According to International Monetary Fund (IMF) data, there are more than twice as many mobile money accounts as there are bank accounts across many African countries.
To give just one example, in Mali there are 935.6 registered mobile money accounts per 1000 adults, suggesting an exceptionally high level of penetration. Yet the same data shows that the number of depositors with commercial banks is just 195.1 per 1000 adults.
With these kinds of numbers, it might appear that open banking is a dead end on the continent, without a large enough base of account holders for it to be worthwhile.
But in fact, some of Africa’s biggest banks are betting big on open banking application programming interfaces (APIs) that enable FinTechs to access their data and services.
Whereas elsewhere open banking is associated with account-to-account payments, in Africa, the movement is proving its value even among the unbanked population.

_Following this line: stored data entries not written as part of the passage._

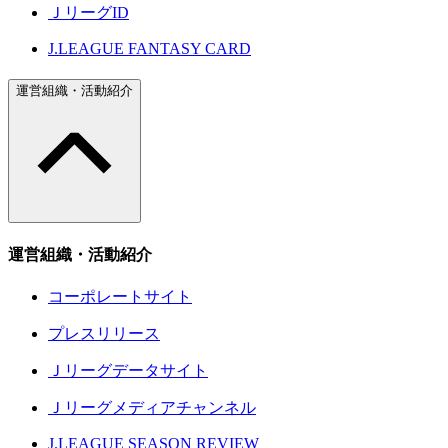
ＪリーグID
J.LEAGUE FANTASY CARD
運営組織・活動紹介
運営組織・活動紹介
コーポレートサイト
プレスリリース
Ｊリーグデータサイト
Ｊリーグメディアチャンネル
J.LEAGUE SEASON REVIEW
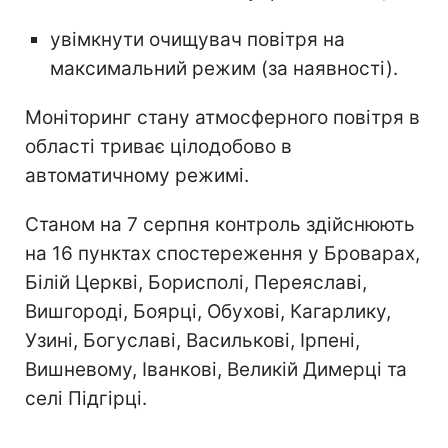
увімкнути очищувач повітря на
максимальний режим (за наявності).
Моніторинг стану атмосферного повітря в
області триває цілодобово в
автоматичному режимі.
Станом на 7 серпня контроль здійснюють
на 16 пунктах спостереження у Броварах,
Білій Церкві, Борисполі, Переяславі,
Вишгороді, Боярці, Обухові, Кагарлику,
Узині, Богуславі, Василькові, Ірпені,
Вишневому, Іванкові, Великій Димерці та
селі Підгірці.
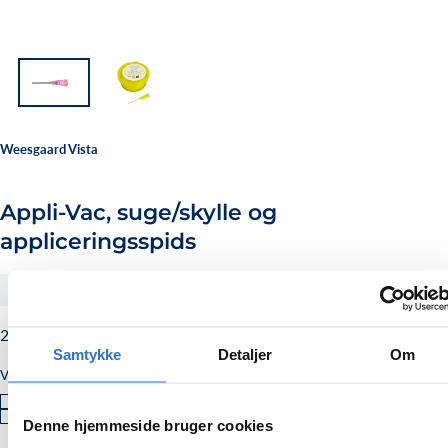
Weesgaard Vista
Appli-Vac, suge/skylle og
appliceringsspids
#315118
298,00
Normalpris
298,00 kr.
Samtykke
Detaljer
Om
kr.
VÆLG STØRRELSE (DIAMETER)
Ø1 MM (VIOLET), 100 STK.
VARIANT
UDSOLGT
Ø0.8 MM (GUL), 25 STK.
VARIANT
Denne hjemmeside bruger cookies
ELLER
UDSOLGT
UTILGÆNGELIGT
ELLER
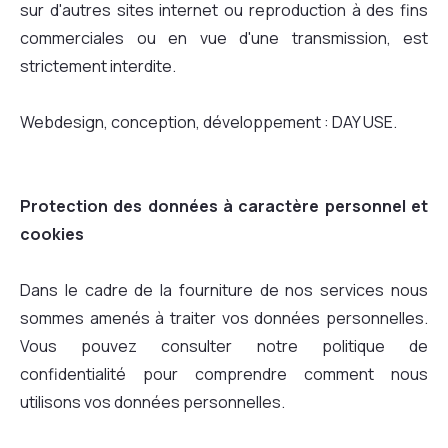
sur d'autres sites internet ou reproduction à des fins
commerciales ou en vue d'une transmission, est
strictement interdite.
Webdesign, conception, développement : DAY USE.
Protection des données à caractère personnel et
cookies
Dans le cadre de la fourniture de nos services nous
sommes amenés à traiter vos données personnelles.
Vous pouvez consulter notre
politique de
confidentialité
pour comprendre comment nous
utilisons vos données personnelles.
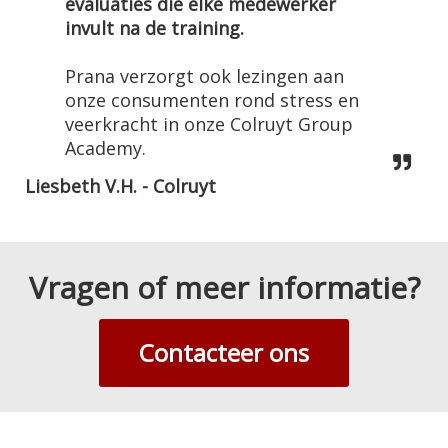
evaluaties die elke medewerker
invult na de training.
Prana verzorgt ook lezingen aan
onze consumenten rond stress en
veerkracht in onze Colruyt Group
Academy.
Liesbeth V.H. - Colruyt
Vragen of meer informatie?
Contacteer ons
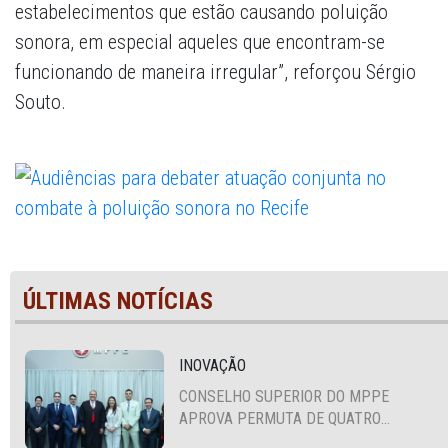
estabelecimentos que estão causando poluição
sonora, em especial aqueles que encontram-se
funcionando de maneira irregular”, reforçou Sérgio
Souto.
ÚLTIMAS NOTÍCIAS
INOVAÇÃO
CONSELHO SUPERIOR DO MPPE
APROVA PERMUTA DE QUATRO
PROMOTORES COM MPS DA BAHIA,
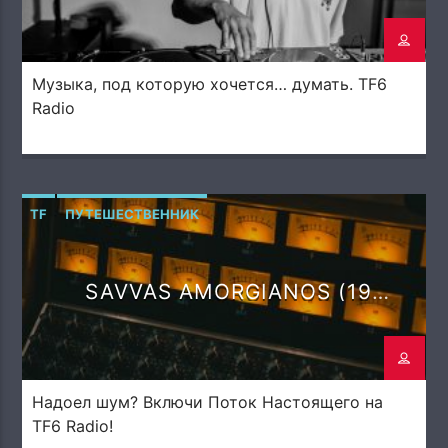
Музыка, под которую хочется… думать. TF6
Radio
TF
ПУТЕШЕСТВЕННИК
SAVVAS AMORGIANOS (19
DEGREES)
Надоел шум? Включи Поток Настоящего на
TF6 Radio!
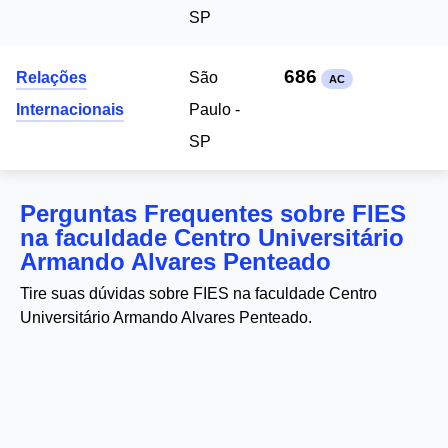
SP
686
Relações
São
AC
Internacionais
Paulo -
SP
Perguntas Frequentes sobre FIES
na faculdade Centro Universitário
Armando Alvares Penteado
Tire suas dúvidas sobre FIES na faculdade Centro
Universitário Armando Alvares Penteado.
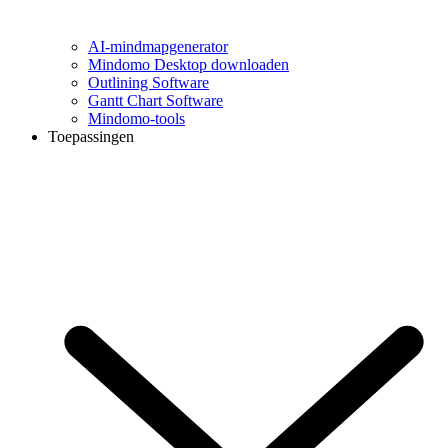
AI-mindmapgenerator
Mindomo Desktop downloaden
Outlining Software
Gantt Chart Software
Mindomo-tools
Toepassingen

As Ecobank’s FinTech lead Djiba Diallo told PYMNTS in a recent interview, the pan-African bank’s open banking strategy is as much about expanding the reach of its services and allowing third parties to build on top of its infrastructure as it is about enhancing the offering for existing customers.
Read on: APIs Bridge FinTech Infrastructure and Bank Regulatory Expertise
“It’s about connecting the bank’s services or enabling FinTechs to connect with the bank’s services, be it for enabling payment, be it for collecting money, [opening] accounts or to create tokens to withdraw money on our ATMs,” Diallo explained.
Elaborating further, she said that Ecobank partners with telcos and mobile money operators to allow them to leverage its technology and services, allowing them to create more useful products that can be used to withdraw cash from ATMs and for digital payments, for example.
In fact, across Africa, banks are growing their API catalogs and creating sandbox environments to embrace mobile money and allow FinTechs to tap into their payment rails, ATM networks, and even account opening and lending services.
This type of FinTech enablement holds the most potential for segments of the African population that banks have struggled to reach in the past.
Richard Southey, the chief digital experience officer at pan-African bank Absa, also told PYMNTS that “open banking kind of plays are important in that banks on their own are never going to be able to develop all the bespoke applications, which are going to be important towards an informal trader, for instance.”
He added, however, that “FinTechs are starting to solve those problems [and] we are seeing more and more banks getting involved putting out API marketplaces for FinTechs to climb on to.”
African Regulators Eye Open Banking Frameworks
While Ecobank was moved to open up its infrastructure to third parties out of a realization that FinTechs can reach new customer segments that the legacy banking model has traditionally underserved, many African countries are also considering a regulatory nudge in the style of the EU’s second payment services directive (PSD2).
That piece of legislation acted as a catalyst for Europe’s open banking movement by creating a legal mandate for banks to share account data with authorized third parties and allow payment initiation via open APIs.
In October last year, the Central Bank of Egypt (CBE) adopted a new set of regulations governing the country’s instant payments network (IPN).
See more: Egypt’s Central Bank Approves Instant Payment Regulations
Taking a different approach to open banking than PSD2, the new regulations allow approved mobile phone applications to provide payment services and instant transfers, revealing the mobile-centric nature of Africa’s nascent open banking sector.
CBE’s First Sub-Governor of Banking Operations Amany Shams-Eldin said at the time that the focus on mobile payment apps was intended to “[support] the improvement of the financial services provided, and contributes to creating new competitive opportunities that will attract new customers to the banking sector.”
Meanwhile, the Central Bank of Nigeria has a published Regulatory Framework for Open Banking, defining how Nigerian banks should approach data sharing with third parties.
For its part, in a strategy document for the years 2021-2025, the Central Bank of Kenya (CBK) also hinted that an open banking mandate is on the horizon. “CBK will work to define standards for effective and appropriate API development and mandate robust but secure data portability in the market,” the five-year plan said.